• **Passage provided**
* * * * * * * * *
# Rumble



## bbbdkc79 (Oct 16, 2018)

Not sure if this is the forum to express my opinion, but I'm wondering whether TLF has thoughts of moving their videos over to Rumble to get away from Youtube. This thread may get me banned, but I had to ask. My God Bless America.


----------



## BobLovesGrass (Jun 13, 2020)

I am also trying to use Rumble more, great idea.
Platform certainly still needs work but is a great start.


----------



## Ware (Jan 28, 2017)

bbbdkc79 said:


> Not sure if this is the forum to express my opinion, but I'm wondering whether TLF has thoughts of moving their videos over to Rumble to get away from Youtube. This thread may get me banned, but I had to ask. My God Bless America.


Moving this to General Discussion. We can certainly discuss using other content platforms as long as the discussion remains civil. Just please remember this is a lawn forum - not a place to debate differing political views. I know I, and I'm sure many others, come here to get away from all that.

That said, I don't do many YouTube videos anymore for various reasons, but I think it's a great idea to diversify no matter what you're doing. YouTube is the dominant platform for video content creators right now, but who knows if that will always be the case.

I think censorship on various platforms is a legitimate concern, and we have seen YouTube demonitize videos or channels that contain certain content. That's probably not a big concern for lawn care creators right now, but I've wondered what will happen when things settle back down and things like the use of certain herbicides are back in the crosshairs again.


----------



## bbbdkc79 (Oct 16, 2018)

@ware, I appreciate your input.


----------



## Chocolate Lab (Jun 8, 2019)

Yeah, I detest Google as a company. Try to avoid them whenever possible.


----------



## Thejarrod (Aug 5, 2018)

Lots of filth on YouTube. 
I once saw a guy mix warm and cool season grass together. And it was on purpose!!!

TOTALLY KIDDING.


----------



## 440mag (Jan 29, 2018)

Thejarrod said:


> ...
> TOTALLY KIDDING.


You HAD me going for a couple seconds there, mister!

Geez, micro-adrenal dump; now I don't think I'm ever gonna get to sleep! :lol:


----------



## BobLovesGrass (Jun 13, 2020)

Rumble is ok on a phone, I really like the ability to shut off the picture to listen to videos as podcasts.

I have the roku app for the TVs at home and while I prefer not to link to a phone it really needs to be


----------



## Phids (Sep 24, 2020)

I've been trying Rumble out more recently, and right now it's a far behind Youtube in terms of usability and integration with other apps. I hope the site invests in more development. I think in general it's a good move for society to go away from the current model in which we chiefly rely on 3-4 big tech companies for all our services.


----------



## The_iHenry (Apr 23, 2019)

Thejarrod said:


> Lots of filth on YouTube.
> I once saw a guy mix warm and cool season grass together. And it was on purpose!!!
> 
> TOTALLY KIDDING.


 :lol: Thanks for the chuckle


----------
* * * * * * * * *
• **Extracted data**
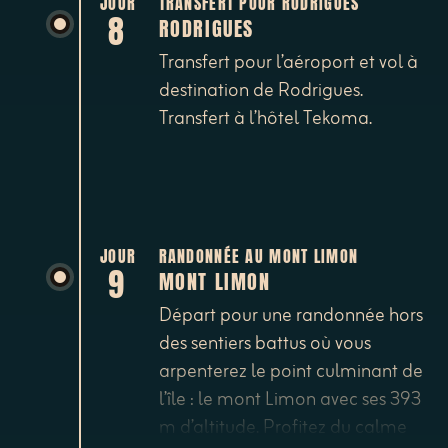
JOUR
TRANSFERT POUR RODRIGUES
8
RODRIGUES
Transfert pour l’aéroport et vol à
destination de Rodrigues.
Transfert à l’hôtel Tekoma.
JOUR
RANDONNÉE AU MONT LIMON
9
MONT LIMON
Départ pour une randonnée hors
des sentiers battus où vous
arpenterez le point culminant de
l’île : le mont Limon avec ses 393
m d’altitude. Profitez du calme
* * * * * * * * *
• **Task to complete**
Answer these about the Rumble forum thread:
1. To which section did Ware move the discussion?
2. What feature of Rumble on a phone does BobLovesGrass really like?
3. In which two areas does Phids say Rumble is far behind YouTube?

• **Task solution**
1. General Discussion.
2. The ability to shut off the picture and listen to videos as podcasts.
3. Usability and integration with other apps.